*** LISTED ENTRIES ***
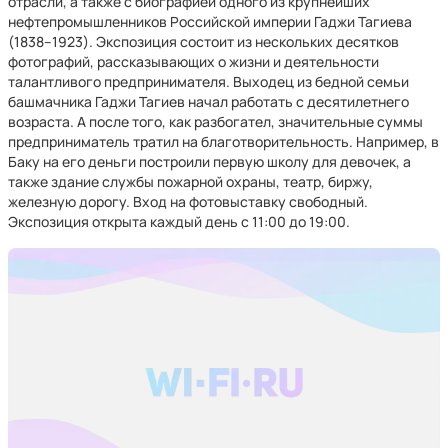
отрасли, а также с биографией одного из крупнейших
нефтепромышленников Российской империи Гаджи Тагиева
(1838–1923). Экспозиция состоит из нескольких десятков
фотографий, рассказывающих о жизни и деятельности
талантливого предпринимателя. Выходец из бедной семьи
башмачника Гаджи Тагиев начал работать с десятилетнего
возраста. А после того, как разбогател, значительные суммы
предприниматель тратил на благотворительность. Например, в
Баку на его деньги построили первую школу для девочек, а
также здание службы пожарной охраны, театр, биржу,
железную дорогу. Вход на фотовыставку свободный.
Экспозиция открыта каждый день с 11:00 до 19:00.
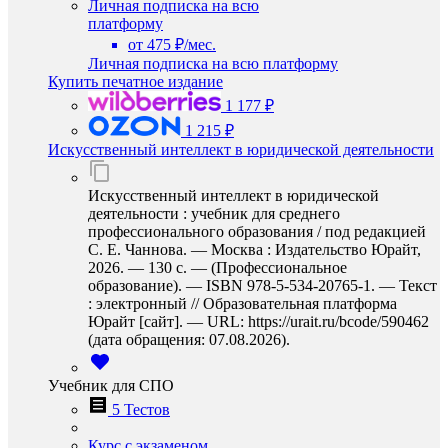
Личная подписка на всю
платформу
от 475 ₽/мес.
Личная подписка на всю платформу
Купить печатное издание
1 177 ₽
1 215 ₽
Искусственный интеллект в юридической деятельности
Искусственный интеллект в юридической
деятельности : учебник для среднего
профессионального образования / под редакцией
С. Е. Чаннова. — Москва : Издательство Юрайт,
2026. — 130 с. — (Профессиональное
образование). — ISBN 978-5-534-20765-1. — Текст
: электронный // Образовательная платформа
Юрайт [сайт]. — URL: https://urait.ru/bcode/590462
(дата обращения: 07.08.2026).
Учебник для СПО
5 Тестов
Курс с экзаменом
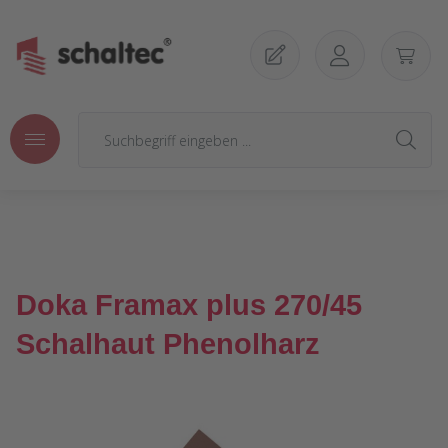
Zum Hauptinhalt springen
Doka Framax plus 270/45
Schalhaut Phenolharz
Bildergalerie überspringen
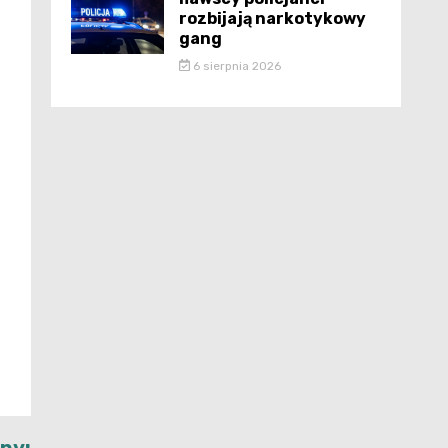
rozbijają narkotykowy
gang
6 sierpnia 2026
jny:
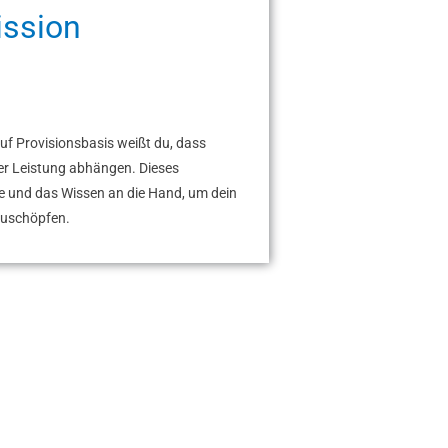
ission
uf Provisionsbasis weißt du,
dass
ner Leistung abhängen.
Dieses
e und das Wissen an die Hand,
um dein
szuschöpfen.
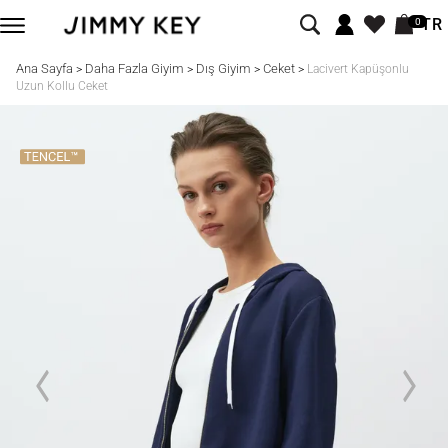
TR
0
Ana Sayfa
Daha Fazla Giyim
Dış Giyim
Ceket
>
>
>
>
Lacivert Kapüşonlu
Uzun Kollu Ceket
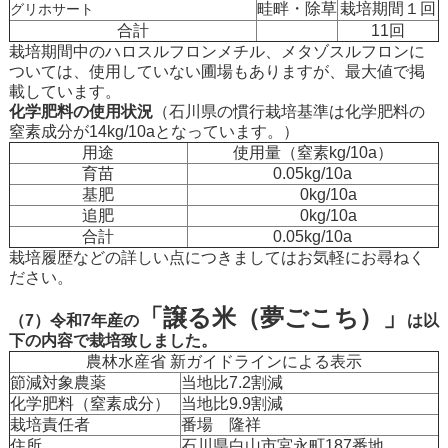
畦畔・除草
栽培期間１回
グリホサート
合計
11回
栽培期間中のハロスルフロンメチル、メタゾスルフロンに
ついては、使用していない圃場もありますが、最大値で掲
載しています。
化学肥料の使用状況
（石川県の慣行栽培基準は化学肥料の
窒素成分が14kg/10aとなっています。）
用途
使用量（窒素kg/10a）
育苗
0.05kg/10a
基肥
0kg/10a
追肥
0kg/10a
合計
0.05kg/10a
栽培履歴などの詳しい点につきましてはお気軽にお尋ねく
ださい。
「譲る米（夢ごこち）」
（7）令和7年産の
は以
下の内容で栽培致しました。
農林水産省 新ガイドラインによる表示
節減対象農薬
当地比7.2割減
化学肥料（窒素成分）
当地比9.9割減
栽培責任者
番場 隆祥
住所
石川県白山市宮永町187番地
***
DIRECTIVE
Copy the lines word for word, beginning at the line that contains "rozbijają narkotykowy" and stopping after the line that contains "Uzun Kollu Ceket", and leave the pictures out of your answer.

REPLY TO THE TASK
rozbijają narkotykowy
gang
6 sierpnia 2026
jny:
ission
uf Provisionsbasis weißt du,
dass
ner Leistung abhängen.
Dieses
e und das Wissen an die Hand,
um dein
szuschöpfen.
TR
0
Ana Sayfa
Daha Fazla Giyim
Dış Giyim
Ceket
>
>
>
>
Lacivert Kapüşonlu
Uzun Kollu Ceket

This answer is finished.